* [Material shown]:

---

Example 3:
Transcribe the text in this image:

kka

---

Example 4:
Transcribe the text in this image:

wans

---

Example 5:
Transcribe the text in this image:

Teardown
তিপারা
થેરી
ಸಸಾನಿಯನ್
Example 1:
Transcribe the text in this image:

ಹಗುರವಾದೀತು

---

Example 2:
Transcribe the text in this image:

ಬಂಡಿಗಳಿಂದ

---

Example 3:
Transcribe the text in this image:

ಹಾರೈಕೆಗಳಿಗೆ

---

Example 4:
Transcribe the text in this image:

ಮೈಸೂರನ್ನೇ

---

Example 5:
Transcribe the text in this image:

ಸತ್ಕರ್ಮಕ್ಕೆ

* [What is needed]:
Could you write out all of the entries precisely as they stand?

* [Result for this task]:
---

Example 3:
Transcribe the text in this image:

kka

---

Example 4:
Transcribe the text in this image:

wans

---

Example 5:
Transcribe the text in this image:

Teardown
তিপারা
થેરી
ಸಸಾನಿಯನ್
Example 1:
Transcribe the text in this image:

ಹಗುರವಾದೀತು

---

Example 2:
Transcribe the text in this image:

ಬಂಡಿಗಳಿಂದ

---

Example 3:
Transcribe the text in this image:

ಹಾರೈಕೆಗಳಿಗೆ

---

Example 4:
Transcribe the text in this image:

ಮೈಸೂರನ್ನೇ

---

Example 5:
Transcribe the text in this image:

ಸತ್ಕರ್ಮಕ್ಕೆ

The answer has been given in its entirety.